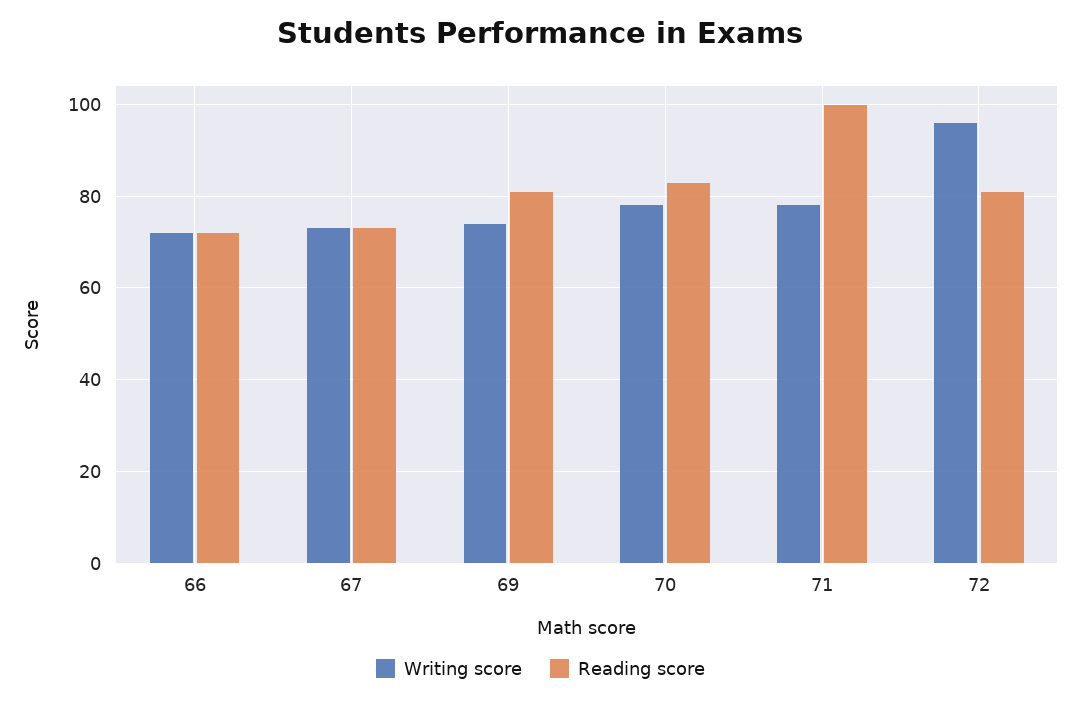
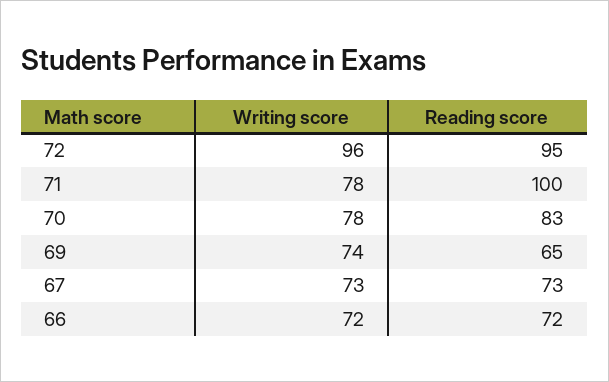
  {
    "Writing score": {
      "66": 72,
      "67": 73,
      "69": 74,
      "70": 78,
      "71": 78,
      "72": 96
    },
    "Reading score": {
      "66": 72,
      "67": 73,
-     "69": 80,
+     "69": 65,
      "70": 83,
      "71": 100,
-     "72": 80
+     "72": 95
    }
  }

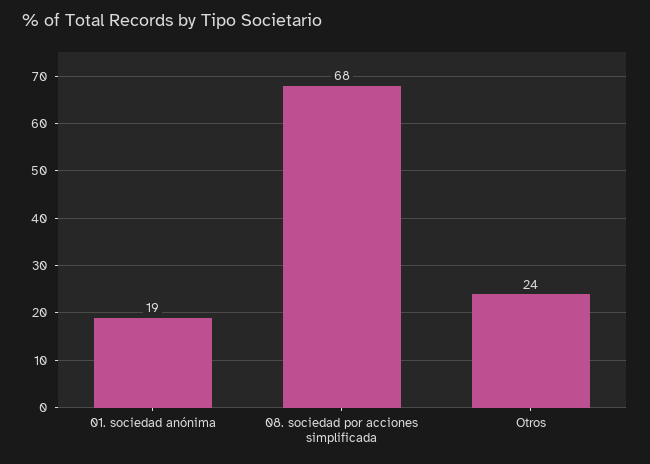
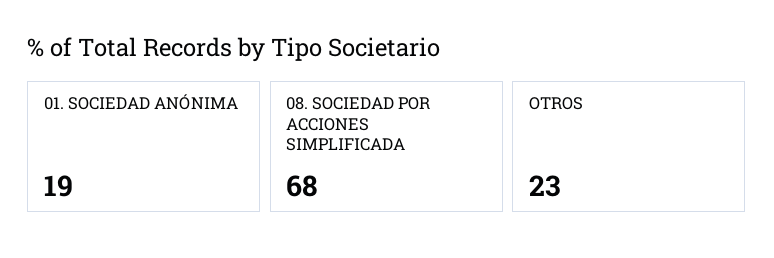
  {
    "01. sociedad anónima": 19,
    "08. sociedad por acciones simplificada": 68,
-   "Otros": 24
+   "Otros": 23
  }

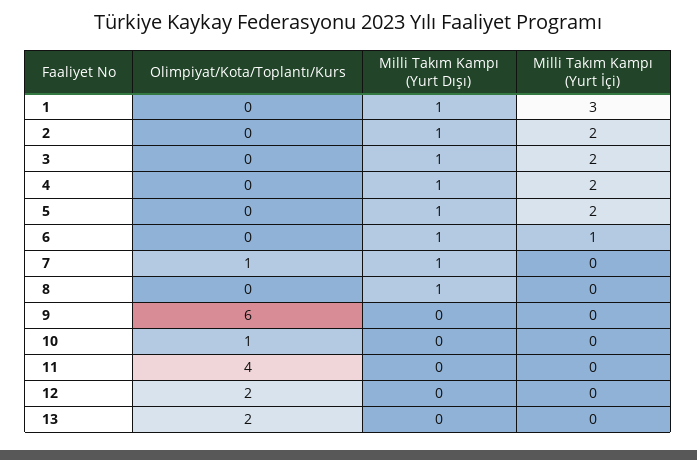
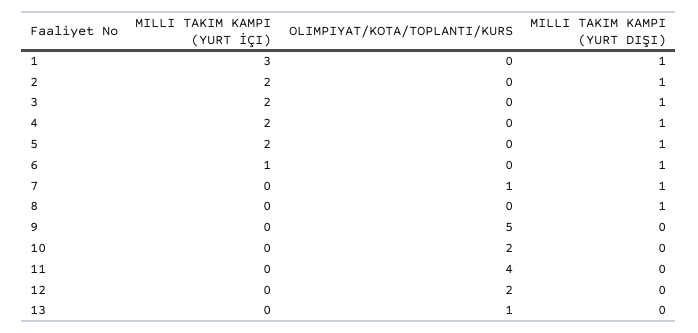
  {
    "Olimpiyat/Kota/Toplantı/Kurs": {
      "1": 0,
      "2": 0,
      "3": 0,
      "4": 0,
      "5": 0,
      "6": 0,
      "7": 1,
      "8": 0,
-     "9": 6,
+     "9": 5,
-     "10": 1,
+     "10": 2,
      "11": 4,
      "12": 2,
-     "13": 2
+     "13": 1
    },
    "Milli Takım Kampı (Yurt Dışı)": {
      "1": 1,
      "2": 1,
      "3": 1,
      "4": 1,
      "5": 1,
      "6": 1,
      "7": 1,
      "8": 1,
      "9": 0,
      "10": 0,
      "11": 0,
      "12": 0,
      "13": 0
    },
    "Milli Takım Kampı (Yurt İçi)": {
      "1": 3,
      "2": 2,
      "3": 2,
      "4": 2,
      "5": 2,
      "6": 1,
      "7": 0,
      "8": 0,
      "9": 0,
      "10": 0,
      "11": 0,
      "12": 0,
      "13": 0
    }
  }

******************************

### About this task
Copy out every line from the data above in which the word "Milli" occurs.

### Solution
    "Milli Takım Kampı (Yurt Dışı)": {
    "Milli Takım Kampı (Yurt İçi)": {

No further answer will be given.